むかし北前船で栄えた集落は、近代化の流れからとりのこされて、老人ばかりになってしまったところも少なくない。それなのに岩瀬が生きているのはなぜなのだろうか。

森家住宅は明治11年に建てられ昭和25年に大原総一郎に譲渡されている。その年、倉敷レーヨン(現クラレ)富山工場が東岩瀬に建設されたおり、岩瀬をたずねた大原社長が森家住宅を気に入ってしまったからである。大原は住宅を宿舎として「晏山寮」となづけた。当時は日本全体が戦後の好況に乗るときだった。工場も活況を帯び、多くの工場労働者があつまった。整備された富山港には外航内航の商船がひんぱんに出入りした。

富山湾は陸から沖にむかうとストンと深海に落ちる。だから深海を好むホタルイカが生息しているわけだ。喫水線の深い大型船には、こうした深い港が必要だ。岩瀬地区は自然条件にめぐまれていた。いっぽう能登黒島、加賀橋立、佐渡宿根木、新潟出雲崎いずれも遠浅の湊であったから、近代とともに登場した大型洋船が立ち寄ることはできず衰退した。

今日、海路をとおって富山港に出入りする内外航の商船は年間約900隻。そうした海の道が、北陸自動車道(陸の道)や鉄道(鉄の道)とリンクして利便性を高めている。その結果、富山市の海岸線には大小さまざまな工場がならぶ。船による出入は、完成自動車・金属くずなどを輸出し、原油や石油製品を輸入する。また原油・水を移出し、石油製品・原油を移入している。かつて廻船問屋街だった岩瀬地区の裏手ではこうした商船がまぢかに見られ、大型トラックが行きかっている。

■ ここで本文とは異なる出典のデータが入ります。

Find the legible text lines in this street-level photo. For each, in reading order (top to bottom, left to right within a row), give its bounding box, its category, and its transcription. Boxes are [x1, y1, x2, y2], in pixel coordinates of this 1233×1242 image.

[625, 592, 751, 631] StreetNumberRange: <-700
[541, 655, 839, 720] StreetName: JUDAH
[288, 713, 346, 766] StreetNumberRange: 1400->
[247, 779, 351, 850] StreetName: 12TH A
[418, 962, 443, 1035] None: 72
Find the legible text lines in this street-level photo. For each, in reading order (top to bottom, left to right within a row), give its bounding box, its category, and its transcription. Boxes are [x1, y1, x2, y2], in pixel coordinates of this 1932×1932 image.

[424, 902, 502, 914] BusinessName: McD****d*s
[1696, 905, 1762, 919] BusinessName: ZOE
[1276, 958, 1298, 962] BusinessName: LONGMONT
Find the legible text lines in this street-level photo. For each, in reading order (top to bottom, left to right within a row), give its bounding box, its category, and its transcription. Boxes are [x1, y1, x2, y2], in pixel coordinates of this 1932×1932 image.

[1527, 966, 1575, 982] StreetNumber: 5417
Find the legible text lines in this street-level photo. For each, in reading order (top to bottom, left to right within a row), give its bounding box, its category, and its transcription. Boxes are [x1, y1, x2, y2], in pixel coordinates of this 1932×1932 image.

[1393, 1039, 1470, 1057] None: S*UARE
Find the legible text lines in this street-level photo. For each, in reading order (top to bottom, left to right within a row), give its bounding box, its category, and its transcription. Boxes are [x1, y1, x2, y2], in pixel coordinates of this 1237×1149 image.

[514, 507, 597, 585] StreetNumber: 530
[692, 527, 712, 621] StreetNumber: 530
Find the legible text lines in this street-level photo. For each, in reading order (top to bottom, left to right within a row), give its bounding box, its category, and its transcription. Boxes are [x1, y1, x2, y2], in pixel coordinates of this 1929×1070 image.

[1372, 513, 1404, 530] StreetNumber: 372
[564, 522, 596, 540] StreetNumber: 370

海辺のまちが栄えるのは、後背地にしっかりとした製造業があり、大型船が出入りできる深い港をもつことである。そうした条件を岩瀬地区(富山港)は持ち合わせている。大原総一郎が森家住宅を買い取ったのも、工場に近かったからである。山奥深くや産業のない孤島ならばとてもその気にはならなかったろう。岩瀬はめぐまれていたから、多くの古い家屋が今も使われているのだ。今日の日本の家屋をそのようにしていくためには、はていったいどうしていけばよいのだろうか。